“啥啊!这么严重吗?”
回忆起甚尔不善的目光,和从前毫不留情揍人的身姿,禅院直哉只觉一个头两个大。
“少爷你这么抱法,孩子很难受的,你得这样抱才行。”
仆妇接过婴儿,给嫡子示范了一下,看到旁边桌上放着奶瓶,拿起来试了下温度,然后一边悠着小惠,一边把奶嘴凑过去。
禅院直哉瞪着眼睛,看刚刚说什么都不配合的小孩,此时终于歇了哭声,两手抱着奶瓶抽抽噎噎地吃奶,一时间彻底沉默了。
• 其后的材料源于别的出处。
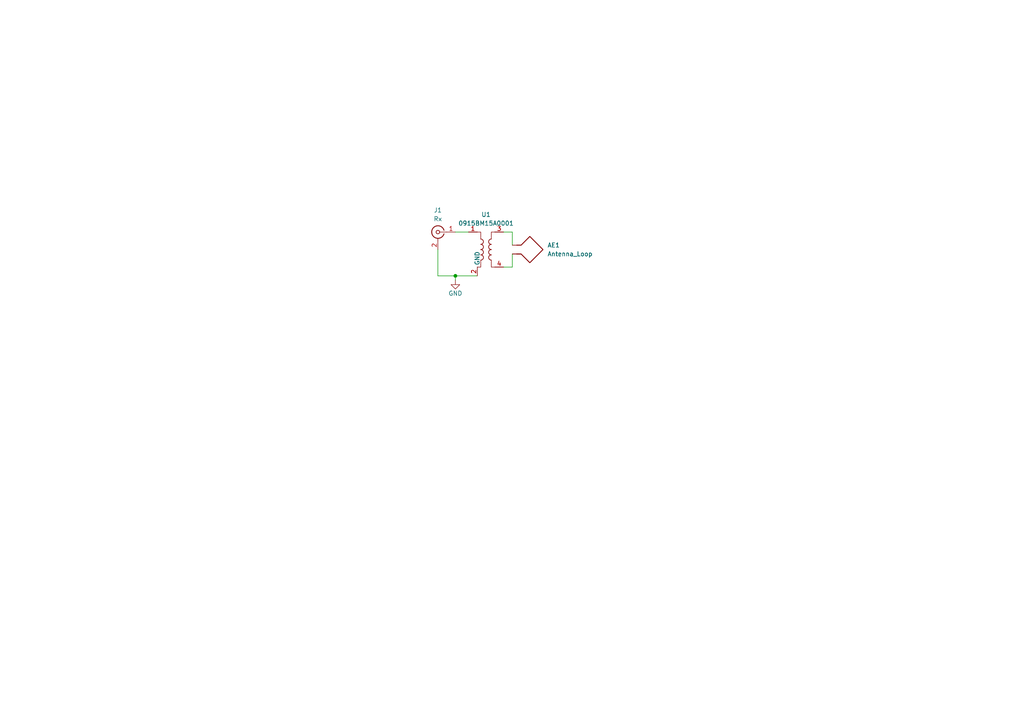
<source format=kicad_sch>
(kicad_sch (version 20211123) (generator eeschema)

  (uuid 3f27385f-cbe1-45c9-ac9a-1c2672a2a35d)

  (paper "A4")

  

  (junction (at 132.08 80.01) (diameter 0) (color 0 0 0 0)
    (uuid 08c4b79e-ff44-4d5f-824c-f188f03d11ee)
  )

  (wire (pts (xy 132.08 80.01) (xy 132.08 81.28))
    (stroke (width 0) (type default) (color 0 0 0 0))
    (uuid 0e500f2d-cfd3-4483-814e-9ad3146738c8)
  )
  (wire (pts (xy 132.08 80.01) (xy 138.43 80.01))
    (stroke (width 0) (type default) (color 0 0 0 0))
    (uuid 105a149d-376b-4cfb-a76c-58b0b23cb52a)
  )
  (wire (pts (xy 148.59 73.66) (xy 148.59 77.47))
    (stroke (width 0) (type default) (color 0 0 0 0))
    (uuid 1e0dfd36-ff94-4426-ae2a-c2acc9693994)
  )
  (wire (pts (xy 132.08 67.31) (xy 135.89 67.31))
    (stroke (width 0) (type default) (color 0 0 0 0))
    (uuid 2b633fa8-851e-4eb1-8dd4-9842c9dcb9e1)
  )
  (wire (pts (xy 127 72.39) (xy 127 80.01))
    (stroke (width 0) (type default) (color 0 0 0 0))
    (uuid 344d6ed8-42e5-41d5-9de9-98ef0c0277ad)
  )
  (wire (pts (xy 146.05 77.47) (xy 148.59 77.47))
    (stroke (width 0) (type default) (color 0 0 0 0))
    (uuid 7063d5a9-7e89-4301-a9b6-c6f3c946adcc)
  )
  (wire (pts (xy 148.59 67.31) (xy 148.59 71.12))
    (stroke (width 0) (type default) (color 0 0 0 0))
    (uuid 81bab02b-4554-4d9e-bdf1-97e1a5108af7)
  )
  (wire (pts (xy 127 80.01) (xy 132.08 80.01))
    (stroke (width 0) (type default) (color 0 0 0 0))
    (uuid 865418dd-cc99-4e45-8a5a-eac58b2a817c)
  )
  (wire (pts (xy 146.05 67.31) (xy 148.59 67.31))
    (stroke (width 0) (type default) (color 0 0 0 0))
    (uuid b57d2ad2-879c-4417-bb2d-e54271dcd2a1)
  )

  (symbol (lib_id "power:GND") (at 132.08 81.28 0) (unit 1)
    (in_bom yes) (on_board yes)
    (uuid 28e4d501-385d-43ed-a381-5d78a1970b78)
    (property "Reference" "#PWR0101" (id 0) (at 132.08 87.63 0)
      (effects (font (size 1.27 1.27)) hide)
    )
    (property "Value" "GND" (id 1) (at 132.08 85.09 0))
    (property "Footprint" "" (id 2) (at 132.08 81.28 0)
      (effects (font (size 1.27 1.27)) hide)
    )
    (property "Datasheet" "" (id 3) (at 132.08 81.28 0)
      (effects (font (size 1.27 1.27)) hide)
    )
    (pin "1" (uuid ccc89fe3-38bc-4f9c-bb99-f7f9420d0613))
  )

  (symbol (lib_id "Transformer:0915BM15A0001") (at 140.97 72.39 0) (unit 1)
    (in_bom yes) (on_board yes) (fields_autoplaced)
    (uuid 304595f3-3b66-49e1-9f4a-933401afba52)
    (property "Reference" "U1" (id 0) (at 140.97 62.23 0))
    (property "Value" "" (id 1) (at 140.97 64.77 0))
    (property "Footprint" "" (id 2) (at 140.97 80.01 0)
      (effects (font (size 1.27 1.27)) hide)
    )
    (property "Datasheet" "https://www.johansontechnology.com/datasheets/0915BM15A0001/0915BM15A0001.pdf" (id 3) (at 140.97 64.77 0)
      (effects (font (size 1.27 1.27)) hide)
    )
    (pin "1" (uuid 3f61bfd5-dac9-4c69-b538-2e3bedc8618d))
    (pin "2" (uuid 1a4b6ea4-a56d-4c80-b936-15db4db591e8))
    (pin "3" (uuid c09f792b-9196-4eb4-bd0d-e93811827b7a))
    (pin "4" (uuid def64cf6-6cf4-4988-bb07-fdf0e491a2df))
    (pin "5" (uuid 36a4ac4a-1378-4af7-b3ca-e6310e5b540e))
    (pin "6" (uuid b3fab037-f66e-4696-a27a-e32d59834fb7))
  )

  (symbol (lib_name "Conn_Coaxial_1") (lib_id "Connector:Conn_Coaxial") (at 127 67.31 0) (mirror y) (unit 1)
    (in_bom yes) (on_board yes)
    (uuid 43b08ff7-8b97-4f9f-b8b8-fd54333efde6)
    (property "Reference" "J1" (id 0) (at 127 60.96 0))
    (property "Value" "" (id 1) (at 127 63.5 0))
    (property "Footprint" "" (id 2) (at 127 67.31 0)
      (effects (font (size 1.27 1.27)) hide)
    )
    (property "Datasheet" " ~" (id 3) (at 127 67.31 0)
      (effects (font (size 1.27 1.27)) hide)
    )
    (pin "1" (uuid 2264fd68-0db4-49fb-8c25-08688bdd211a))
    (pin "2" (uuid 9da9a4e9-f60e-4817-8c51-75c1a3cc391c))
  )

  (symbol (lib_id "Device:Antenna_Loop") (at 153.67 71.12 270) (unit 1)
    (in_bom yes) (on_board yes) (fields_autoplaced)
    (uuid ebfe35ed-3e4f-4688-9c53-617503059181)
    (property "Reference" "AE1" (id 0) (at 158.75 71.1199 90)
      (effects (font (size 1.27 1.27)) (justify left))
    )
    (property "Value" "" (id 1) (at 158.75 73.6599 90)
      (effects (font (size 1.27 1.27)) (justify left))
    )
    (property "Footprint" "" (id 2) (at 153.67 71.12 0)
      (effects (font (size 1.27 1.27)) hide)
    )
    (property "Datasheet" "~" (id 3) (at 153.67 71.12 0)
      (effects (font (size 1.27 1.27)) hide)
    )
    (pin "1" (uuid 5df3047f-7627-47de-88fc-6560e6db177a))
    (pin "2" (uuid 442d10f2-71c7-4ec0-862d-81ed77741d64))
  )

  (sheet_instances
    (path "/" (page "1"))
  )

  (symbol_instances
    (path "/28e4d501-385d-43ed-a381-5d78a1970b78"
      (reference "#PWR0101") (unit 1) (value "GND") (footprint "")
    )
    (path "/ebfe35ed-3e4f-4688-9c53-617503059181"
      (reference "AE1") (unit 1) (value "Antenna_Loop") (footprint "")
    )
    (path "/43b08ff7-8b97-4f9f-b8b8-fd54333efde6"
      (reference "J1") (unit 1) (value "Rx") (footprint "")
    )
    (path "/304595f3-3b66-49e1-9f4a-933401afba52"
      (reference "U1") (unit 1) (value "0915BM15A0001") (footprint "RF_Converter:Balun_Johanson_0896BM15A0001")
    )
  )
)

</source>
就这么等了一会,少年直哉发现自己似乎也可以把小孩交给下人带,反正他也看不好,那就眼不见为净得了。
结果他半只脚还没踏出房门,小婴儿突然又大哭起来,而且明显是想跟他过来,两只手拼命朝他举着。
禅院直哉不明所以,试探着继续往外走,就听见更高了一调的婴儿哭嚎,声音堪称撕心裂肺。
实际上是惠以为对方把他卖了,之前甚尔把他送到这来的时候,临走前说过会回来接他,他也确实听懂了。
结果这个金头发的又把他交给另一个人,现在又想走掉,小惠以为对方也不要他了,把他“卖”给其他人,那他就永远都回不了家了。
“少爷快回来,您可不能走,小少爷要跟您待着才行呢!”
“……”
禅院直哉嘴角狠狠抽了一下,只好慢吞吞地挪回来,小惠盯着他直到他走回身边,这才慢慢收了眼泪,又发现手里还有奶瓶,便捧着奶瓶喝奶。
……这个死小鬼。
“你到底盯着我干嘛?自己这不也吃的很欢吗!”
禅院直哉简直服了,要不是这小孩长着和甚尔很像的脸,他真想现在就摔门走人。